From: Lee Daniel Crocker <lcrocker@calweb.com>
Date: Wed, 8 May 1996 18:04:26 -0700 (PDT)
Message-Id: <199605090104.SAA09923@web1.calweb.com>
To: www-talk@w3.org
> I'm already sending an Expires header, but I was wondering if that
> header applied to the inline images as well as the containing document
> since those images are retrieved separately.

If it did, that would be a serious bug in your server. If you have
a server full of dynamic news documents, each of which has your
logo on top and fancy bullets, whould you want the user's browser
constantly throwing away those static images just because you've
included them in timely reports?  Images may be _rendered_ inline,
but as far as the server is concerned they are documents in their
own right.

> You are implying that each inline image must be transmitted with its
> own Expires header.  Is this really necessary?  Or are the browsers
> using the containing document's expiration date as a default for the
> inline images?  I would like to think that this is the case.

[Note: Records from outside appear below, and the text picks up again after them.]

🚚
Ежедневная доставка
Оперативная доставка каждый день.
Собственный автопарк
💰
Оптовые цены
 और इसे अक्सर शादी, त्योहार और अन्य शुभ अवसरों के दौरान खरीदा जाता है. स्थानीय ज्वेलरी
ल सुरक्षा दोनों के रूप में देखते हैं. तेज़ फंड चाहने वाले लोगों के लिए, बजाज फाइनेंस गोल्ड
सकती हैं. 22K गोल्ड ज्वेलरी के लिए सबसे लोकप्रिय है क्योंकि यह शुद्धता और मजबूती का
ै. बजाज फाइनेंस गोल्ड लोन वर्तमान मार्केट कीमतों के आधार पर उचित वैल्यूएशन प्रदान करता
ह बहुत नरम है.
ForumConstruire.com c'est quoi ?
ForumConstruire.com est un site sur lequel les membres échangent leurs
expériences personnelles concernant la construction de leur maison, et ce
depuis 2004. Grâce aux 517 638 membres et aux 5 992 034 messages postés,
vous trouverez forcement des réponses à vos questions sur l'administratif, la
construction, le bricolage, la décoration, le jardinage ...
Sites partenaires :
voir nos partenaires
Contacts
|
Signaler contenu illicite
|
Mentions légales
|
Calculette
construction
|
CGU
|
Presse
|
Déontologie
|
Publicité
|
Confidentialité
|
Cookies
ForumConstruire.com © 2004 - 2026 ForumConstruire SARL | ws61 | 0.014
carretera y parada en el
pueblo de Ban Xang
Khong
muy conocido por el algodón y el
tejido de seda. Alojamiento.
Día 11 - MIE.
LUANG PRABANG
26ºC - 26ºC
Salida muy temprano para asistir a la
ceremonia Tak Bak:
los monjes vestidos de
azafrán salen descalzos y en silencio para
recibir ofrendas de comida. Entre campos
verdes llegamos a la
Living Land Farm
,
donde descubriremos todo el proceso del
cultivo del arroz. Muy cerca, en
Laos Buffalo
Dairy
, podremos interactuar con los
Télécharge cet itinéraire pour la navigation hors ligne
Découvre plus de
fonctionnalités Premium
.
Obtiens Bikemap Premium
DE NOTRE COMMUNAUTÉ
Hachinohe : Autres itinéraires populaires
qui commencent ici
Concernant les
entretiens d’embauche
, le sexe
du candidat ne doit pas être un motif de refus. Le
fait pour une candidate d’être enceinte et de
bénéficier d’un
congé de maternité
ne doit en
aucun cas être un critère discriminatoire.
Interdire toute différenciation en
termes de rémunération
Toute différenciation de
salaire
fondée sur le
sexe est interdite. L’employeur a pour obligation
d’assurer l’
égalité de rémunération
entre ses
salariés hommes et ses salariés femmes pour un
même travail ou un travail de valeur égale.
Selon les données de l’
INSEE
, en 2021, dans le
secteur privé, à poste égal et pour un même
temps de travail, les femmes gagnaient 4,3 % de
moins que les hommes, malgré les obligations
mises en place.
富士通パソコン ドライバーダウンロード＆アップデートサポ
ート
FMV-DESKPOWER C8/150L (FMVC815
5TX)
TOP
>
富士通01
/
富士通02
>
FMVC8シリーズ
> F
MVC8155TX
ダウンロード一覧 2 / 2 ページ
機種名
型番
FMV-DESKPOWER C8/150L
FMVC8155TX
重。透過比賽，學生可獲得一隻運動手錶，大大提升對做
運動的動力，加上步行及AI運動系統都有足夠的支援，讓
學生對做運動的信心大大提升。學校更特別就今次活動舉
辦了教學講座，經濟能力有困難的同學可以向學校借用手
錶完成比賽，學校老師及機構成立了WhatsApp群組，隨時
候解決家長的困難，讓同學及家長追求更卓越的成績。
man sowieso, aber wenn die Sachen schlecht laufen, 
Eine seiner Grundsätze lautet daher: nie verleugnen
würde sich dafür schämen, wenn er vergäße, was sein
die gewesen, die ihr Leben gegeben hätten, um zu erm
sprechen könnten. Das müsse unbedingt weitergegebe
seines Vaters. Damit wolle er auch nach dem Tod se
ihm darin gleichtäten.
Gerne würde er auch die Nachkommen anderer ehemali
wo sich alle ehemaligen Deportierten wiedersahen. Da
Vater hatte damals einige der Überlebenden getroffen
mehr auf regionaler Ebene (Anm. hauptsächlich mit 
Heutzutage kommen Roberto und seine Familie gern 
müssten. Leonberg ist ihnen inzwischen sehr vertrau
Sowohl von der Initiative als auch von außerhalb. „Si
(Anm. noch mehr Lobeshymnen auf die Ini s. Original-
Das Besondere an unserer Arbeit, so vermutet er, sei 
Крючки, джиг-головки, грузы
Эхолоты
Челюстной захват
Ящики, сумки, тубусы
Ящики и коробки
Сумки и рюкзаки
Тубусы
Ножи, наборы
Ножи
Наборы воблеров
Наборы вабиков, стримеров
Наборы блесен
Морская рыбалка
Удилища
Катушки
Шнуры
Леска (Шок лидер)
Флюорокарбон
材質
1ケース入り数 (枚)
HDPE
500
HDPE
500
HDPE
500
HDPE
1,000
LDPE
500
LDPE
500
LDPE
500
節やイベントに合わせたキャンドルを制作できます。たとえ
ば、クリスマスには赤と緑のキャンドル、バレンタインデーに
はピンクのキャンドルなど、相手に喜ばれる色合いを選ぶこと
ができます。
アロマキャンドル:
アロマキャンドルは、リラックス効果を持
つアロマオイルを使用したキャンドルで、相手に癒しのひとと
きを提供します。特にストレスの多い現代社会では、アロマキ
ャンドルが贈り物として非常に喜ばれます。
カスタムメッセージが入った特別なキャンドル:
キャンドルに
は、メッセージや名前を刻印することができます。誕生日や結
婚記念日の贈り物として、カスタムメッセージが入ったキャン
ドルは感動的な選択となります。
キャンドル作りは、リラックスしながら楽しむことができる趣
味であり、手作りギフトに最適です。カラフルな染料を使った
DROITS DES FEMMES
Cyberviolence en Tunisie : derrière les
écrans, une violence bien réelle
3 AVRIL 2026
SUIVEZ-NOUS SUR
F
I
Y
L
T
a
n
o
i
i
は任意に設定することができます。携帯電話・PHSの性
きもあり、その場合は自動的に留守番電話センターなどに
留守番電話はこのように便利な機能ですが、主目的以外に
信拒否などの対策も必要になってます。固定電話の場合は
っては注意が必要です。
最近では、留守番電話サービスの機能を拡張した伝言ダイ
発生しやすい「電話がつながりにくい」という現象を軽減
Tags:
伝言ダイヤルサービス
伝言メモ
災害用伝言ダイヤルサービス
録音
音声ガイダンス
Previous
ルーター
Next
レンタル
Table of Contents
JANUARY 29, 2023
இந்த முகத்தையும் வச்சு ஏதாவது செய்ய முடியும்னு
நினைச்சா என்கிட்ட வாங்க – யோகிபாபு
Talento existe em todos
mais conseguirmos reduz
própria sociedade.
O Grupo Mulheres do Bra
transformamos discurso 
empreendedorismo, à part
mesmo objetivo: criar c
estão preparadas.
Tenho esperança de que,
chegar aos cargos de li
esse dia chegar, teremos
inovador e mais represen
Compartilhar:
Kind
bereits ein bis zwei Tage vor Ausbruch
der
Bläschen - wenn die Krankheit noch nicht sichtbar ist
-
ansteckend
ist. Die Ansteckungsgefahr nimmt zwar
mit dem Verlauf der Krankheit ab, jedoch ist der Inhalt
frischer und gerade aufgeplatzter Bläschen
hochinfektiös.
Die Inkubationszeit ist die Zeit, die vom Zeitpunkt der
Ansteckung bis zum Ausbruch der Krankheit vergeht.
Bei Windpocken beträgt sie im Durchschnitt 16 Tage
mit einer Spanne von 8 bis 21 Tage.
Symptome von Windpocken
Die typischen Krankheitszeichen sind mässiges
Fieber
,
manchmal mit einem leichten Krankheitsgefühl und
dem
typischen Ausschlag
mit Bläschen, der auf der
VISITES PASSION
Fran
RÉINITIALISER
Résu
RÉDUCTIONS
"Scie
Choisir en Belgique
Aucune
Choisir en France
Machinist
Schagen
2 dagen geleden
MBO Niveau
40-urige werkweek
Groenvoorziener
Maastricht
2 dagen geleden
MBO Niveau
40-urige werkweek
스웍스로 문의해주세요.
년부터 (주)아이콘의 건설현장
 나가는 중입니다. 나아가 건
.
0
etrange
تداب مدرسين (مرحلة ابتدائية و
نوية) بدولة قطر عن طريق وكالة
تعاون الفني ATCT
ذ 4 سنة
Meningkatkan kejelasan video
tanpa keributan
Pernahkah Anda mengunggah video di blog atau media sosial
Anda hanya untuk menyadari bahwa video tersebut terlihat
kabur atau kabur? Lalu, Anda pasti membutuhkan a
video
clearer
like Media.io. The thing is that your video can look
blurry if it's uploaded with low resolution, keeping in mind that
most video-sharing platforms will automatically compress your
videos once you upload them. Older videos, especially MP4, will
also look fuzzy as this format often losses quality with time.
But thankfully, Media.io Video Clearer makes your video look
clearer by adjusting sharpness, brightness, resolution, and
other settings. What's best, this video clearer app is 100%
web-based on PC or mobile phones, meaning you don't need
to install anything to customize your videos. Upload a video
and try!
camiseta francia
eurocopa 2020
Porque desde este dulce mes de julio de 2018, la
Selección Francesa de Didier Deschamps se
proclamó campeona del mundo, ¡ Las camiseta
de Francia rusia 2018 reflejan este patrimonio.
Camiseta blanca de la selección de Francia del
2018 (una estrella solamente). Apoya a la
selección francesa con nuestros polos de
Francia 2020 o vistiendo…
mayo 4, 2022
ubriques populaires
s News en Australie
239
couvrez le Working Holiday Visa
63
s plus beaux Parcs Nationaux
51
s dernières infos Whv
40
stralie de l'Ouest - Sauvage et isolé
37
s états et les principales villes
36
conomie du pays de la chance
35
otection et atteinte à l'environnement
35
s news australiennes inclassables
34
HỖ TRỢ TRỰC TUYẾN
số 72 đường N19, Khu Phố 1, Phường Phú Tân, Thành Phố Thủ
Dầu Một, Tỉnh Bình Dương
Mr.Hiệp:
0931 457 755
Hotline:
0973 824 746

Yes, it's necessary.  No, a browser should not assume an expiration
date for any document or image just because one happens to reference
or include the other.  If no Expires: header is sent with an image,
it should assume whatever it assumes with normal documents that don't
have an Expires: header. Only the server "knows" when documents or
images become invalid, because it is their "source"; but the server
does not know which images are contained in which documents. It just
blindly sends the document requested as a black box, and the browser
must then parse the HTML and tell the server which images to send.